> [Problem to work on]
Each line below containing the word "February" needs to be shown.

> [Data extracts]
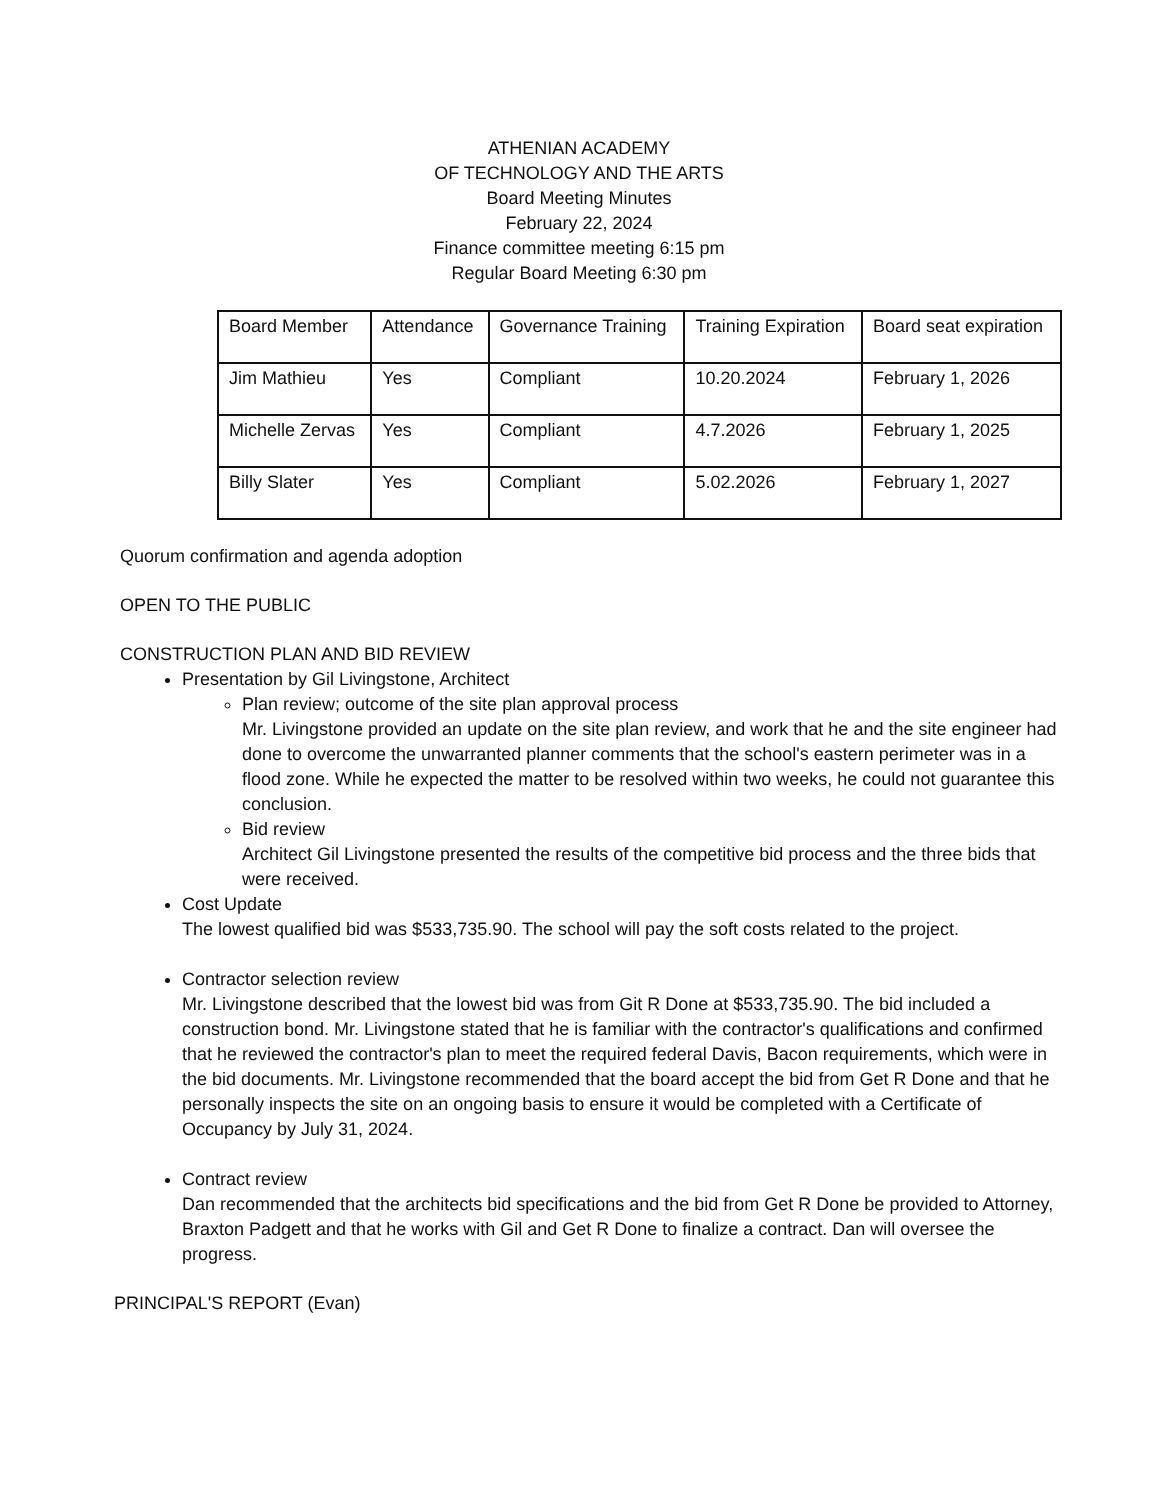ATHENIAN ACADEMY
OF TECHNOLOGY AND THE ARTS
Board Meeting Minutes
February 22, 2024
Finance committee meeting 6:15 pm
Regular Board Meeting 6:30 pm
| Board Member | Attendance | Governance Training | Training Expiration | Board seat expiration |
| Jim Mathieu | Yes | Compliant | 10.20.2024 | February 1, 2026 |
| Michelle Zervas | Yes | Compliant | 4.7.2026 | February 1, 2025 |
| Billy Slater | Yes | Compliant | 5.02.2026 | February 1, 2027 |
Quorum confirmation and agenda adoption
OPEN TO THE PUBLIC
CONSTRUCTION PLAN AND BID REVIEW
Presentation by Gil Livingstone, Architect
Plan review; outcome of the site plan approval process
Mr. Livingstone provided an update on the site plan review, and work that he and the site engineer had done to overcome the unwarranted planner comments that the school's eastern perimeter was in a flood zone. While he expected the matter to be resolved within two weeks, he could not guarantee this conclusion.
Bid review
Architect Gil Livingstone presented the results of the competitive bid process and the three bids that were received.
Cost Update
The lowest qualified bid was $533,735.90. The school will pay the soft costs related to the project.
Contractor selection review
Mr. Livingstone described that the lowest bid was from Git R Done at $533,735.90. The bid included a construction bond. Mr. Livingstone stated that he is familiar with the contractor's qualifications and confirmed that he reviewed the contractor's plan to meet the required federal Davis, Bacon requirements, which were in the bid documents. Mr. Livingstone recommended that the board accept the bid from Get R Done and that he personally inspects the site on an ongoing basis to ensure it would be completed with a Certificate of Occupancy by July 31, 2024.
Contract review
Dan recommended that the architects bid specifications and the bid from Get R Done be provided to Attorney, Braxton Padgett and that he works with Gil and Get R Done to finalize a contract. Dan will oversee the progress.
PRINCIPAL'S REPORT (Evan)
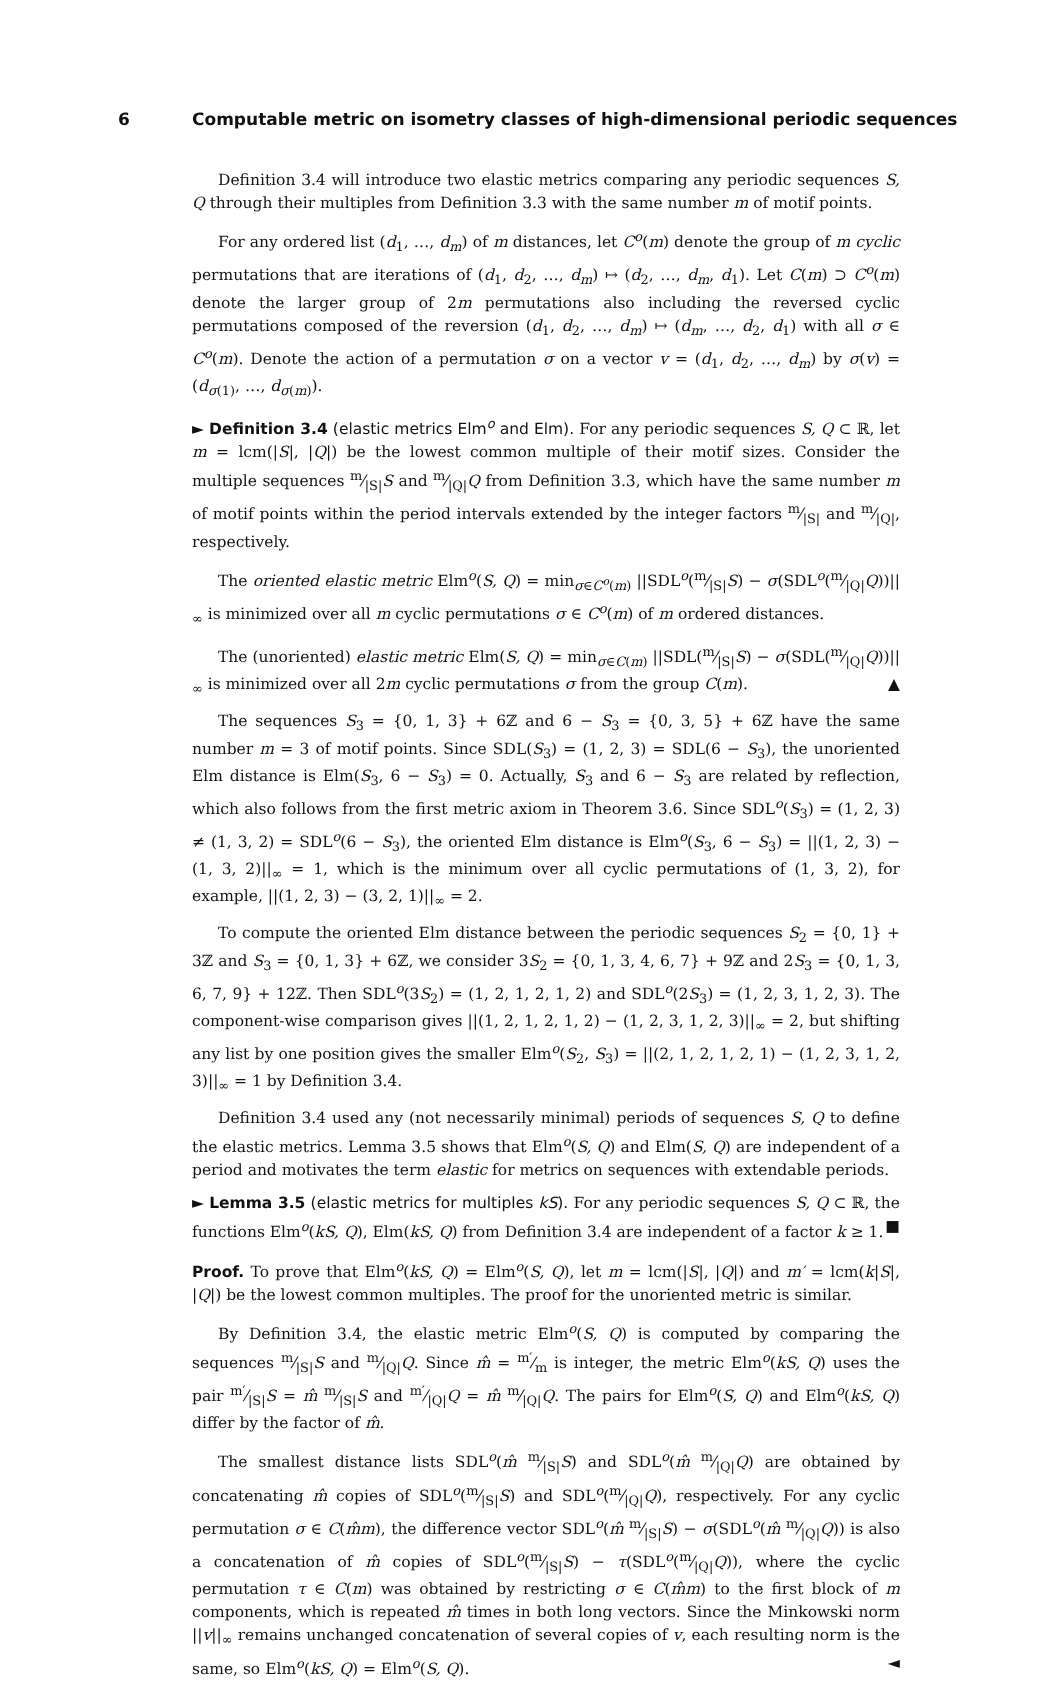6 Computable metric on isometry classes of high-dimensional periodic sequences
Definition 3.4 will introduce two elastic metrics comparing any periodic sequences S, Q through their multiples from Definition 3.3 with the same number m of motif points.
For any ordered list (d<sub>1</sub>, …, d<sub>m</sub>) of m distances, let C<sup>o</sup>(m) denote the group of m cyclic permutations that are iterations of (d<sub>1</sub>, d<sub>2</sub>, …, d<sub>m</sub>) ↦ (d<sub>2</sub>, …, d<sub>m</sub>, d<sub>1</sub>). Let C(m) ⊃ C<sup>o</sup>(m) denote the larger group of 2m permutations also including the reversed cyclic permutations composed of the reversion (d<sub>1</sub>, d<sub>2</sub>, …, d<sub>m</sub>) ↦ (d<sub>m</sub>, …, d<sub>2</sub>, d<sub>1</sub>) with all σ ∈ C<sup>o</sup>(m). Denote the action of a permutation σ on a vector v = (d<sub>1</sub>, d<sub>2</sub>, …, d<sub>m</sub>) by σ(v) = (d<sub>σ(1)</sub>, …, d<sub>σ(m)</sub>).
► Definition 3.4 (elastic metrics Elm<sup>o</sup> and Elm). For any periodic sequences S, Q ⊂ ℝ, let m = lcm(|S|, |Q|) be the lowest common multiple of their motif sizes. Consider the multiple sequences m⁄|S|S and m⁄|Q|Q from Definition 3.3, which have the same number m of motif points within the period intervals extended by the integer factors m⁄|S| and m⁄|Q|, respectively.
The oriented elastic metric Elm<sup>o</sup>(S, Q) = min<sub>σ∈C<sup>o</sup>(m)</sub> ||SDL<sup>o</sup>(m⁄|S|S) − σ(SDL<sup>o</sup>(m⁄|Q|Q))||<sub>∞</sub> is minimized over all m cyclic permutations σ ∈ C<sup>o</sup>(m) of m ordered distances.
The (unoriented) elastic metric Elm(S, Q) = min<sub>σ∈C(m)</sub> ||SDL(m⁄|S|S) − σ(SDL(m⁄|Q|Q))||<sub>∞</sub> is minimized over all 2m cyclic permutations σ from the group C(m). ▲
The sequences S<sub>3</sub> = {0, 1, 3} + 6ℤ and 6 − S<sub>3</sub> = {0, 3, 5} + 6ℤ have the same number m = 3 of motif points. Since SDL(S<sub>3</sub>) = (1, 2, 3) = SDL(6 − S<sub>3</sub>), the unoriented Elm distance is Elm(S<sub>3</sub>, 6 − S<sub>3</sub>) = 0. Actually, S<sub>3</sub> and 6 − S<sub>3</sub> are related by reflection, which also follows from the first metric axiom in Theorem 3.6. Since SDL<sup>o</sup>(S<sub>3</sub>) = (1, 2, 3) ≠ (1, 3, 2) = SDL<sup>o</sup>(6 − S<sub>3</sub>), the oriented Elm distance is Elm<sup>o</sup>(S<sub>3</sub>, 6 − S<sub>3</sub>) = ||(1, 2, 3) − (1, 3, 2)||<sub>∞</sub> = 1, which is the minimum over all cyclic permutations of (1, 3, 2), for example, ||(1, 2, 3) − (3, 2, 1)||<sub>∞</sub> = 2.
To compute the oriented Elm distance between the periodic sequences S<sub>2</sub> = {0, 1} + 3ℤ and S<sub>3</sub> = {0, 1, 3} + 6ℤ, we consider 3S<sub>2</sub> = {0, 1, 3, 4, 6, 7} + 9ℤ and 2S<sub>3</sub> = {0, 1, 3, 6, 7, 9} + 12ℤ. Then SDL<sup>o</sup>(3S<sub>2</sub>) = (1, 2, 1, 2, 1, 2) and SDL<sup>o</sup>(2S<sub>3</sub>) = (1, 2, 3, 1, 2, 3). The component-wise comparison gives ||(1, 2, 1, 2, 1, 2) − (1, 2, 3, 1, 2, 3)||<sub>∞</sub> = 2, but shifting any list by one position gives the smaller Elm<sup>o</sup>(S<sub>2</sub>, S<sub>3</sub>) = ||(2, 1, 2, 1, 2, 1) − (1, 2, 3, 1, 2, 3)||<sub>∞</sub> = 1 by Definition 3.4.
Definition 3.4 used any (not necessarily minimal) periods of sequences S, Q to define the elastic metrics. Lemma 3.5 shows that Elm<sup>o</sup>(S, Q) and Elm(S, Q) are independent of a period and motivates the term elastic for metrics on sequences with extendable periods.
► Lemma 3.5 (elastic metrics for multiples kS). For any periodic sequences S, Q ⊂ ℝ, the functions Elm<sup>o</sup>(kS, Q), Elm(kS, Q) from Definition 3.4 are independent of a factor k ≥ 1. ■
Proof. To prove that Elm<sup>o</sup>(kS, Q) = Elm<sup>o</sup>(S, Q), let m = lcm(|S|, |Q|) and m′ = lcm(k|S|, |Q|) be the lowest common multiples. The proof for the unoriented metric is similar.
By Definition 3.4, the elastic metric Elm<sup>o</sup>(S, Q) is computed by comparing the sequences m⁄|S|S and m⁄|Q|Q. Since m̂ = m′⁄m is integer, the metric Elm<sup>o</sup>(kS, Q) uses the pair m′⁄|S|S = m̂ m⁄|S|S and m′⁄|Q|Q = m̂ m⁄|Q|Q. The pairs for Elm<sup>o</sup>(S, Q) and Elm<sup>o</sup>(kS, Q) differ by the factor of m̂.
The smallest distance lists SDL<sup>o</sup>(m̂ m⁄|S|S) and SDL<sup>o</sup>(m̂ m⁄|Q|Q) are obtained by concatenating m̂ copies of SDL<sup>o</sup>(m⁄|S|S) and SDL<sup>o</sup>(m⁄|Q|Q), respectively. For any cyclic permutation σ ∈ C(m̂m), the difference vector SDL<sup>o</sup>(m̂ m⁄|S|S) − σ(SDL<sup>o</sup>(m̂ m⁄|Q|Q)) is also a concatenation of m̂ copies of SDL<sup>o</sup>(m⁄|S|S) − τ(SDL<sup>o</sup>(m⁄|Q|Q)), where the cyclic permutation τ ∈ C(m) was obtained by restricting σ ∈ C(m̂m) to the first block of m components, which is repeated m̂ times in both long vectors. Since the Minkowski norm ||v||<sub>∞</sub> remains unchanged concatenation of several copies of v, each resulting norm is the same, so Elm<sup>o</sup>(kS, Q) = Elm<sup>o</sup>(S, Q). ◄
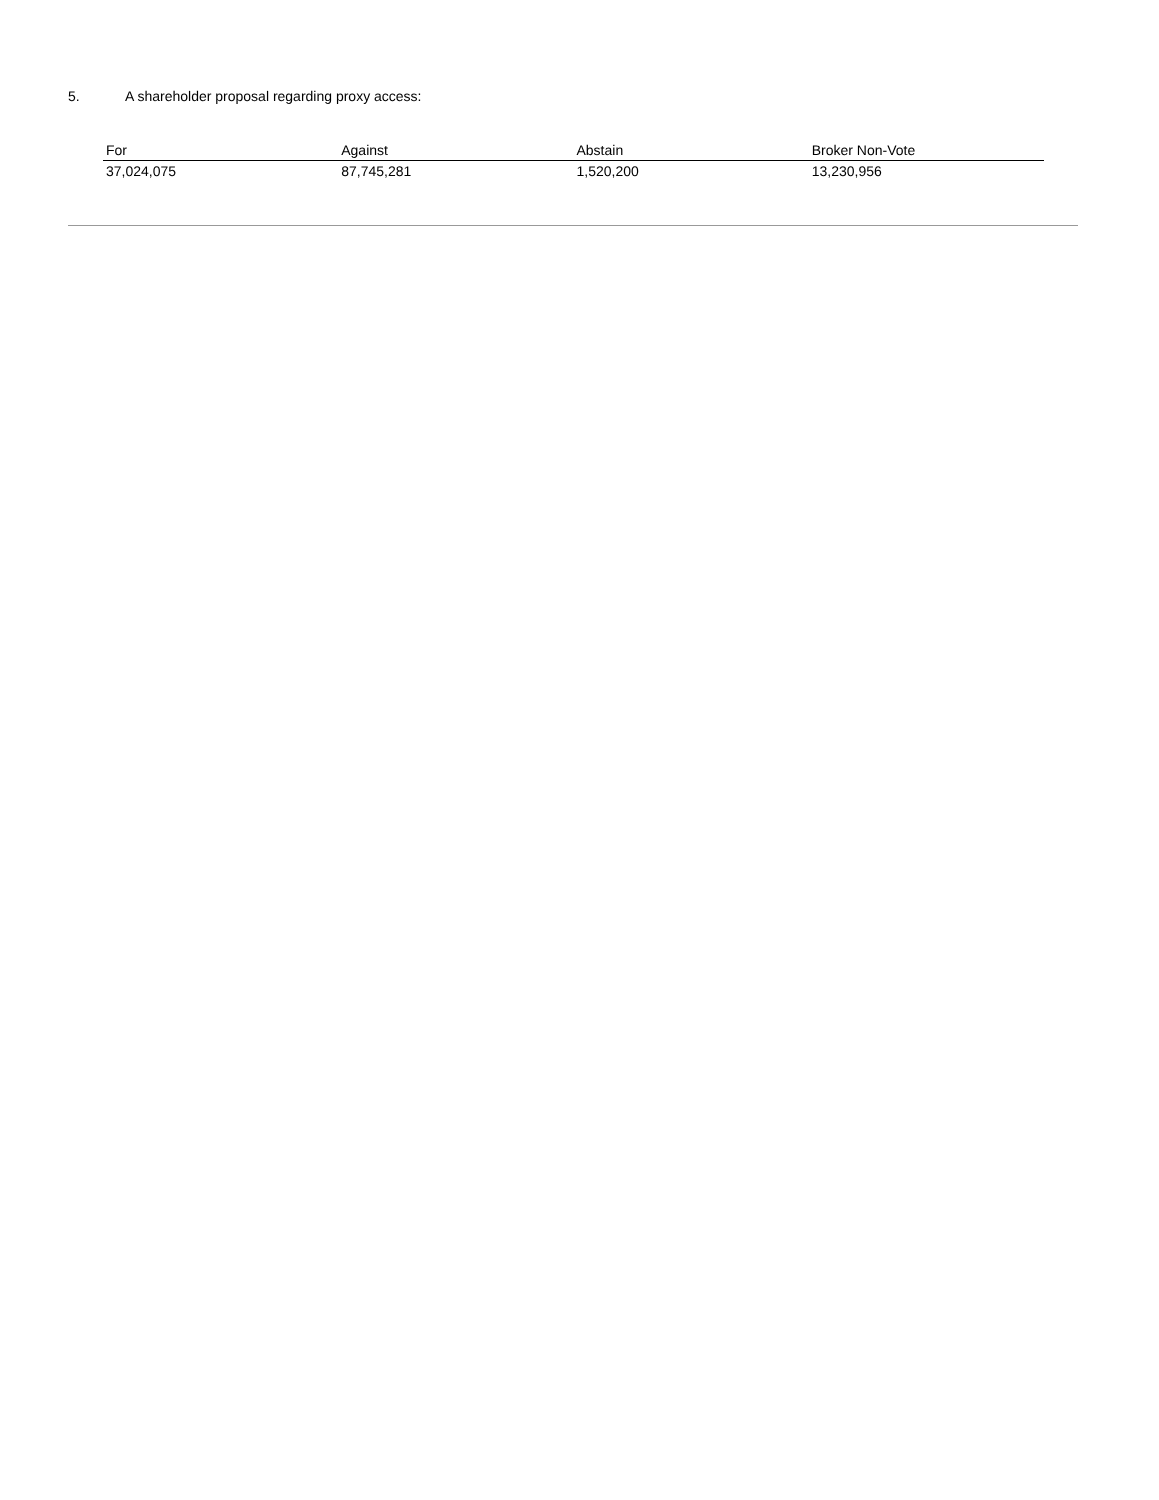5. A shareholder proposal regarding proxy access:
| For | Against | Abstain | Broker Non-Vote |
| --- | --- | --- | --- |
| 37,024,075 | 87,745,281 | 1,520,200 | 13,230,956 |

> [Solution to the problem]
February 22, 2024
| Jim Mathieu | Yes | Compliant | 10.20.2024 | February 1, 2026 |
| Michelle Zervas | Yes | Compliant | 4.7.2026 | February 1, 2025 |
| Billy Slater | Yes | Compliant | 5.02.2026 | February 1, 2027 |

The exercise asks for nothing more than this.